Data science problem
The problem is to predict air delay given features such as day of month, day of week, origin of flight, etc.
Data understanding
The data set used in this accelerator is a sub set (10%) of the well-known air delay data set. The original data set can be obtained here.
Modeling
For illustration purpose, a deep learning neural network is trained with and without GPU acceleration, merely to compare the difference in training time. While the focus is not primarily on model performance, readers can easily fine tune parameters or adjust network topology on their own.
Solution architecture
The overall architecture of the accelerator is depicted as follows.
A heterogeneous set of DSVMs for different tasks in a data science project, i.e., experimentation with a standalone-mode Spark, GPU-accelerated deep neural network training, and model deployment via web services, respectively. The benefits of doing this is that each provisioned DSVM will suit the specific task of each project sub-task, and stay alive only when it is needed.

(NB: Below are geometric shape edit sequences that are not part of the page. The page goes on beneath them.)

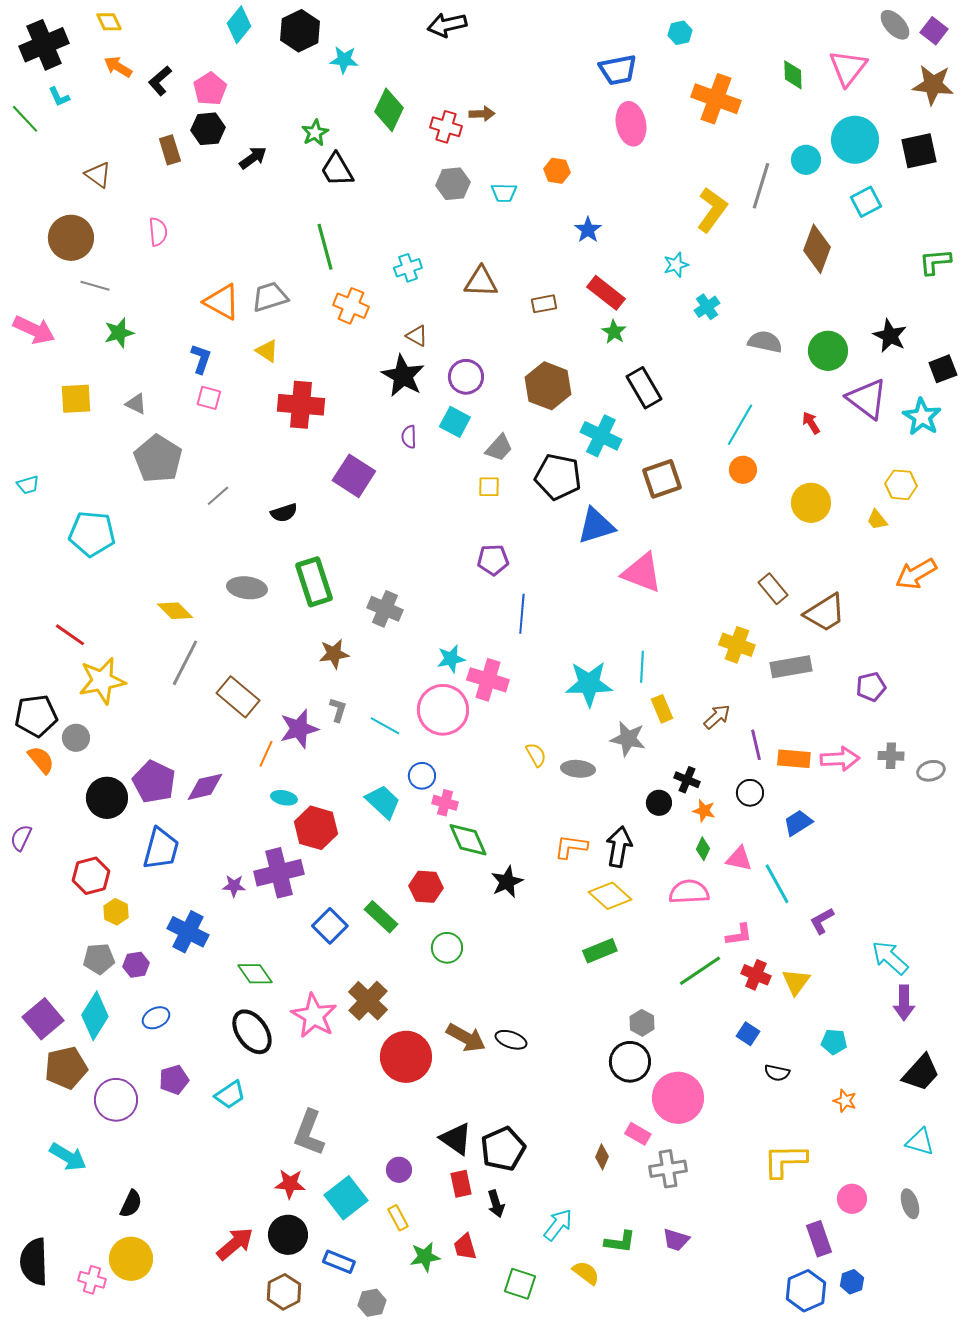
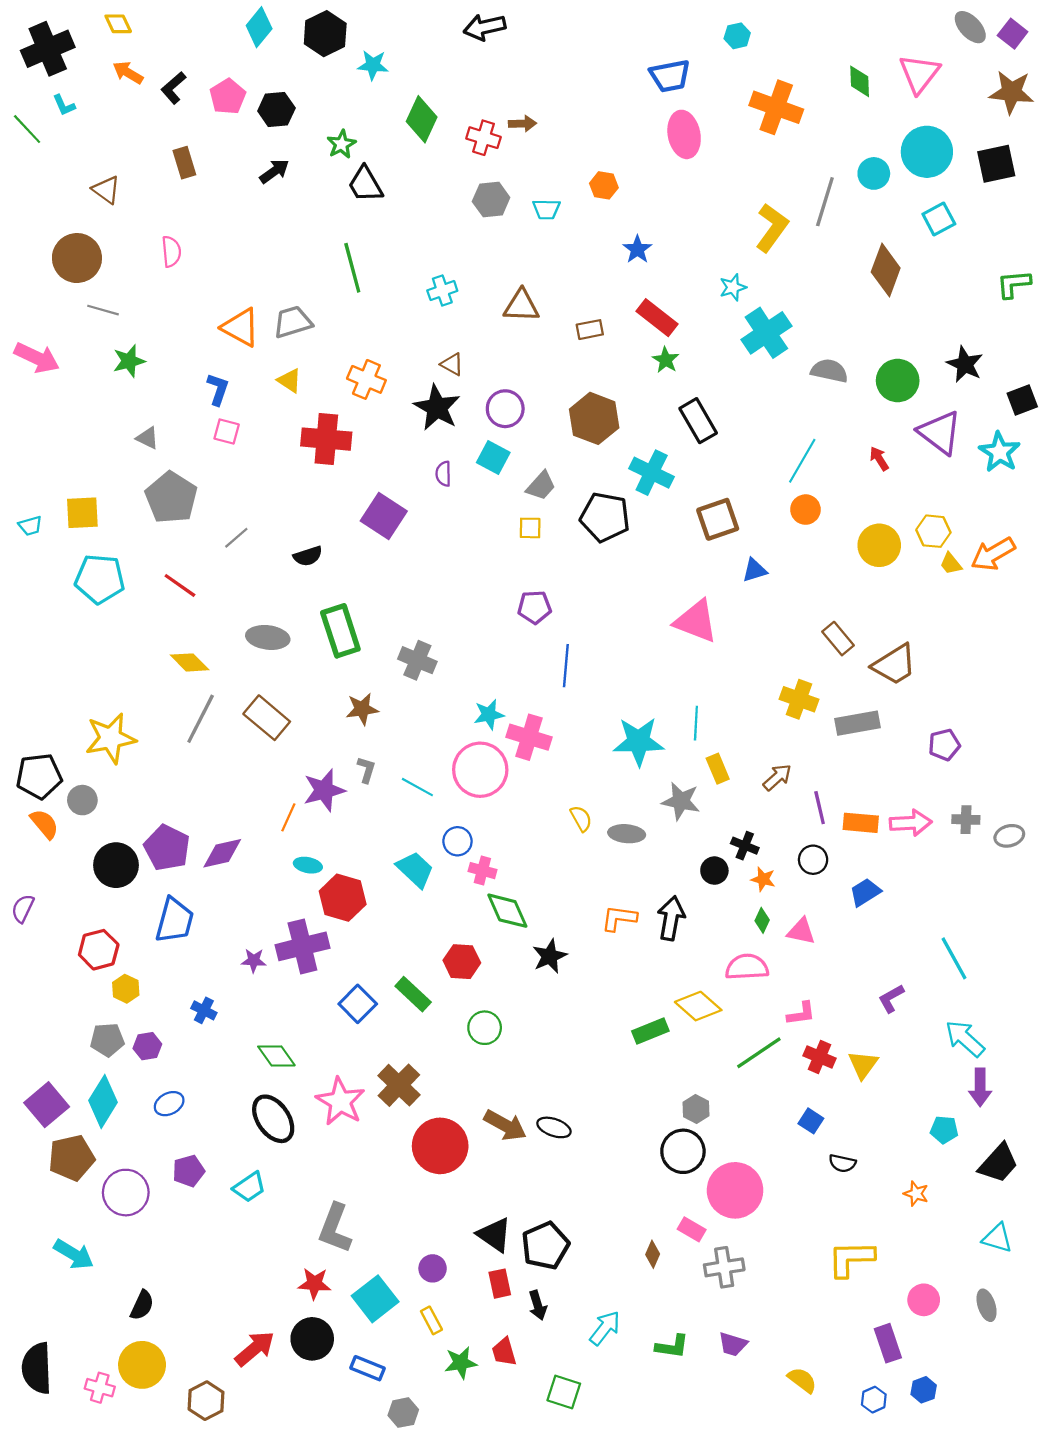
black hexagon: (208, 129) -> (276, 109), moved
orange cross: (351, 306) -> (366, 379), moved
cyan cross: (707, 307) -> (766, 333), size x1.8
yellow square: (76, 399) -> (82, 513), moved
yellow hexagon: (901, 485) -> (933, 531), moved
blue triangle: (596, 526) -> (755, 570), moved, size x0.6
orange arrow: (916, 574) -> (993, 554), moved
red line: (70, 635) -> (180, 585), moved
brown rectangle: (238, 697) -> (267, 718), moved
cyan line: (777, 884) -> (954, 958), moved
yellow diamond: (610, 896) -> (698, 1006), moved
blue cross: (188, 932) -> (204, 1010), size x0.6
cyan pentagon: (834, 1042) -> (944, 1130), moved
yellow semicircle: (586, 1273) -> (802, 1380), moved
blue hexagon: (806, 1291) -> (874, 1400), size x0.6
brown hexagon: (284, 1292) -> (206, 1401), moved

Detailed information for each of the machines is listed as follows.
DSVM name | DSVM Size | OS | Description | Price |
---|---|---|---|---|
spark | Standard F16 - 16 cores and 32 GB memory | Linux | Standalone mode Spark for data preprocessing and feature engineering. | $0.796/hr |
deeplearning | Standard NC6 - 6 cores, 56 GB memory, and Tesla K80 GPU | Windows | Train deep neural network model with GPU acceleration. | $0.9/hr |
webserver | Standard D4 v2 - 8 cores and 28 GB memory | Linux | Deployed as a server where MRS service is published and run on. | $0.585/hr |
Data storage is used for temporarily preserving processed data, and it can also be seamlessly connected to DSVMs and administrated within R session by using AzureSMR package.